5 Hikers Killed In Chaffee County Rock Slide
NATHROP, Colo. (AP/CBS4) – Five hikers have died after being trapped by a rock slide on a trail in south-central Colorado on Monday, and another was pulled out with injuries and flown to a Denver hospital, authorities said.
A seventh person was unaccounted for, the Chaffee County Sheriff’s Department said.
The slide occurred at about 11 a.m. Monday on the trail to Agnes Vaille Falls in the Pike and San Isabel National Forest, an easy day hike about a 2 1/2 hour drive southwest of Denver.
Officials say Gracie Johnson, 13, was hiking with family members at the time of the rock slide. Johnson was extracted from the slide and flown to Children’s Hospital, sheriff’s spokesman Dave Cotten said. Doctors at the Aurora hospital are not revealing details about her condition but authorities in Chafee County said Johnson suffered a broken leg and is expected to recover.
The names and hometowns of the deceased and missing hikers haven’t been released. Rescuers from at least five agencies were working at the scene Monday but said the recovery effort wouldn’t begin until Tuesday morning.
The slide included boulders the size of cars. There are engineers from the Climax mine near Leadville who were called in to assess the massive scene, where the ground is still unstable. It’s likely a collapse of rock above the steep walls on a route for people heading towards the falls.
“At the time when rescue people went into the slide … they encountered rocks falling and more rocks sliding. We pulled them back out of there and called in local geologist Fred Henderson who assessed the situation and says that there is still a lot of loose rock up above,” Chaffee County Undersheriff John Spezze said.
Crews were also dealing with a lack of light.

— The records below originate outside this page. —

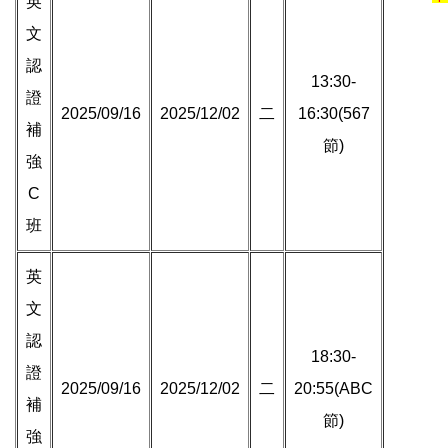
英
文
認
13:30-
證
2025/09/16
2025/12/02
二
16:30(567
補
節)
強
C
班
英
文
認
18:30-
證
2025/09/16
2025/12/02
二
20:55(ABC
補
節)
強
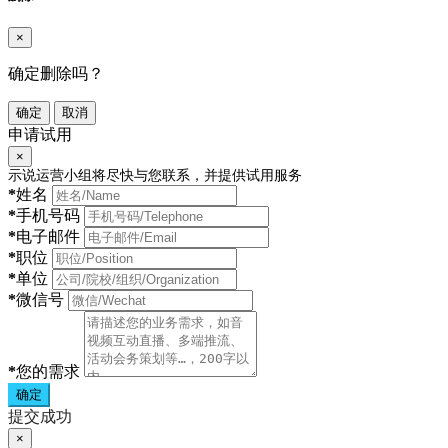
×
确定删除吗？
确定
取消
申请试用
×
示说运营小组将尽快与您联系，并提供试用服务
*
姓名
*
手机号码
*
电子邮件
*
职位
*
单位
*
微信号
*
您的需求
确定
提交成功
×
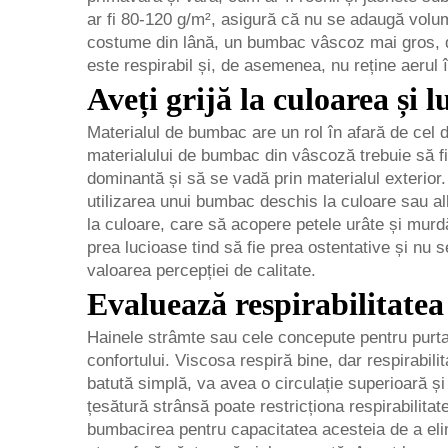
ar fi 80-120 g/m², asigură că nu se adaugă volum,
costume din lână, un bumbac vâscoz mai gros, de 
este respirabil și, de asemenea, nu reține aerul 
Aveți grijă la culoarea și 
Materialul de bumbac are un rol în afară de cel d
materialului de bumbac din vâscoză trebuie să fi
dominantă și să se vadă prin materialul exterior.
utilizarea unui bumbac deschis la culoare sau a
la culoare, care să acopere petele urâte și murd
prea lucioase tind să fie prea ostentative și nu 
valoarea percepției de calitate.
Evaluează respirabilitatea 
Hainele strâmte sau cele concepute pentru purtare
confortului. Viscosa respiră bine, dar respirabili
batută simplă, va avea o circulație superioară și
țesătură strânsă poate restricționa respirabilitat
bumbacirea pentru capacitatea acesteia de a eli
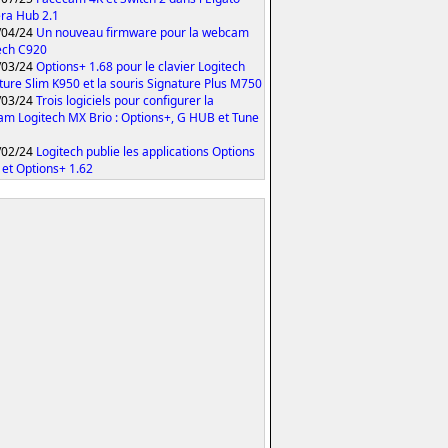
ra Hub 2.1
/04/24
Un nouveau firmware pour la webcam
ech C920
/03/24
Options+ 1.68 pour le clavier Logitech
ture Slim K950 et la souris Signature Plus M750
/03/24
Trois logiciels pour configurer la
m Logitech MX Brio : Options+, G HUB et Tune
/02/24
Logitech publie les applications Options
 et Options+ 1.62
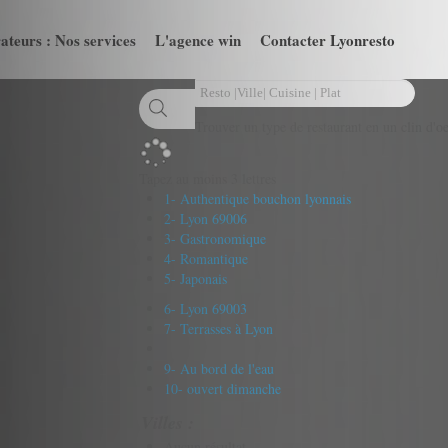
ateurs : Nos services
L'agence win
Contacter Lyonresto
Trouver un type de restaurant en un clin d'oe
Tapez au moins 3 lettres
1- Authentique bouchon lyonnais
2- Lyon 69006
3- Gastronomique
4- Romantique
5- Japonais
6- Lyon 69003
7- Terrasses à Lyon
9- Au bord de l'eau
10- ouvert dimanche
Villes :
Aucun résultat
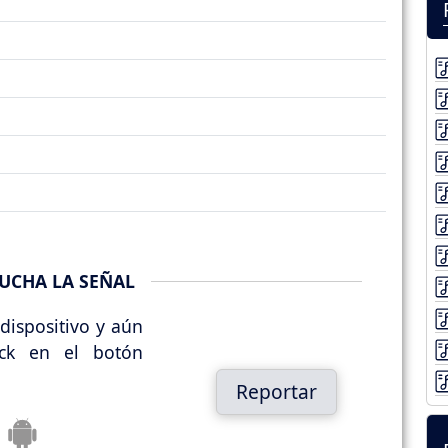
UCHA LA SEÑAL
dispositivo y aún
ick en el botón
Reportar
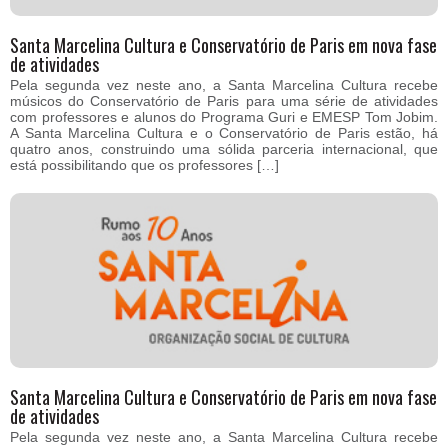
Santa Marcelina Cultura e Conservatório de Paris em nova fase
de atividades
Pela segunda vez neste ano, a Santa Marcelina Cultura recebe
músicos do Conservatório de Paris para uma série de atividades
com professores e alunos do Programa Guri e EMESP Tom Jobim.
A Santa Marcelina Cultura e o Conservatório de Paris estão, há
quatro anos, construindo uma sólida parceria internacional, que
está possibilitando que os professores […]
Santa Marcelina Cultura e Conservatório de Paris em nova fase
de atividades
Pela segunda vez neste ano, a Santa Marcelina Cultura recebe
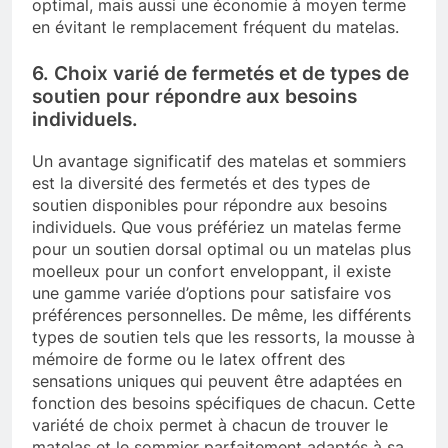
optimal, mais aussi une économie à moyen terme
en évitant le remplacement fréquent du matelas.
6. Choix varié de fermetés et de types de
soutien pour répondre aux besoins
individuels.
Un avantage significatif des matelas et sommiers
est la diversité des fermetés et des types de
soutien disponibles pour répondre aux besoins
individuels. Que vous préfériez un matelas ferme
pour un soutien dorsal optimal ou un matelas plus
moelleux pour un confort enveloppant, il existe
une gamme variée d’options pour satisfaire vos
préférences personnelles. De même, les différents
types de soutien tels que les ressorts, la mousse à
mémoire de forme ou le latex offrent des
sensations uniques qui peuvent être adaptées en
fonction des besoins spécifiques de chacun. Cette
variété de choix permet à chacun de trouver le
matelas et le sommier parfaitement adaptés à sa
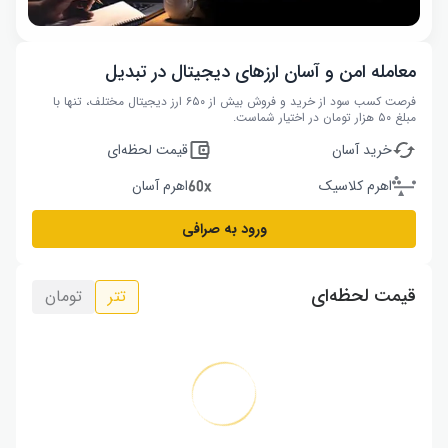
معامله امن و آسان ارزهای دیجیتال در تبدیل
فرصت کسب سود از خرید و فروش بیش از ۶۵۰ ارز دیجیتال مختلف، تنها با
مبلغ ۵۰ هزار تومان در اختیار شماست.
خرید آسان
قیمت لحظه‌ای
اهرم کلاسیک
اهرم آسان
ورود به صرافی
قیمت لحظه‌ای
تتر
تومان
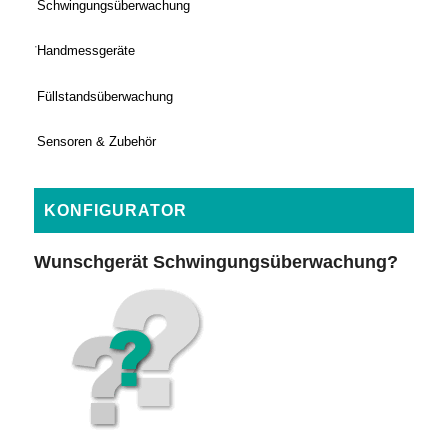
Schwingungsüberwachung
Handmessgeräte
Füllstandsüberwachung
Sensoren & Zubehör
KONFIGURATOR
Wunschgerät Schwingungsüberwachung?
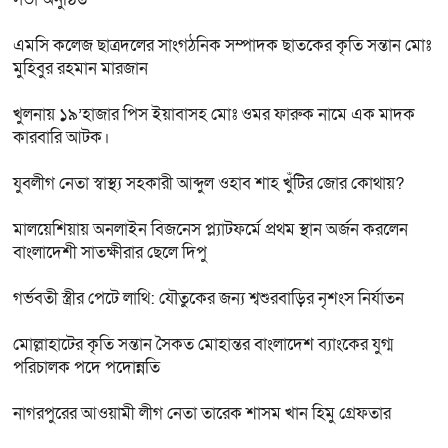
এমসি কলেজ ছাত্রদলের সাংগঠনিক সম্পাদক ছাতকের কৃতি সন্তান মোঃ
মুহিবুর রহমান মারজান
খুলনায় ১৯’হাজার পিস ইয়াবাসহ মোঃ ওমর ফারুক নামে এক মাদক
কারবারি আটক।
যুবলীগ নেতা স্বাস্থ্য সহকারী আব্দুল ওহাব শাহ খুঁটির জোর কোথায়?
মালয়েশিয়ায় অনলাইন বিজনেস প্ল্যাটফর্মে প্রথম স্থান অর্জন করলেন
বাংলাদেশী সাতক্ষীরার ছেলে দিপু
গর্ভবতী স্ত্রীর পেটে লাথি: যৌতুকের জন্য শ্বশুরবাড়ির নৃশংস নির্যাতন
মোল্লাহাটের কৃতি সন্তান সৈকত মোহান্তর বাংলাদেশ ব্যাংকের যুগ্ম
পরিচালক পদে পদোন্নতি
নাগরপুরের আওয়ামী লীগ নেতা তারেক শাসম খান হিমু গ্রেফতার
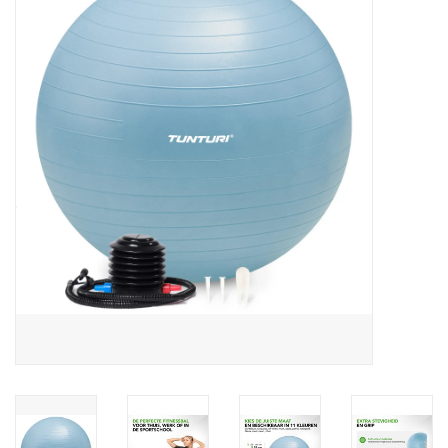
Diensten
Merken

The Chaffee County Times reported that Johnson’s parents Dwayne and Dawna Johnson are both coaches for the school district in nearby Buena Vista and that Johnson is a student at McGinnis Middle School. The paper reported that her older sister and brother are current and former students of Buena Vista High School.
Community members gathered at the high school Monday night to pray for Johnson and mourn for those who died.
The trail is below Mount Princeton, a 14,197 foot peak. The National Forest Service describes the trail as short and relatively easy.
The trail is one of the first hikes recommended to people new to the area and is also popular with tourists, said Margaret Dean, a regular hiker who has hiked the trail with her 7-year-old grandson.
Dean, a copy assistant at The Mountain Mail newspaper in Salida, said the trail is easily accessible and provides a view of the falls and the Chalk Creek Valley in the Collegiate Peaks, which contains many mountains over 14,000-feet tall.
Agnes Vaille, the waterfall’s namesake, was a Denver mountaineer who died in 1925 while attempting a difficult winter climb of Longs Peak in Rocky Mountain National Park.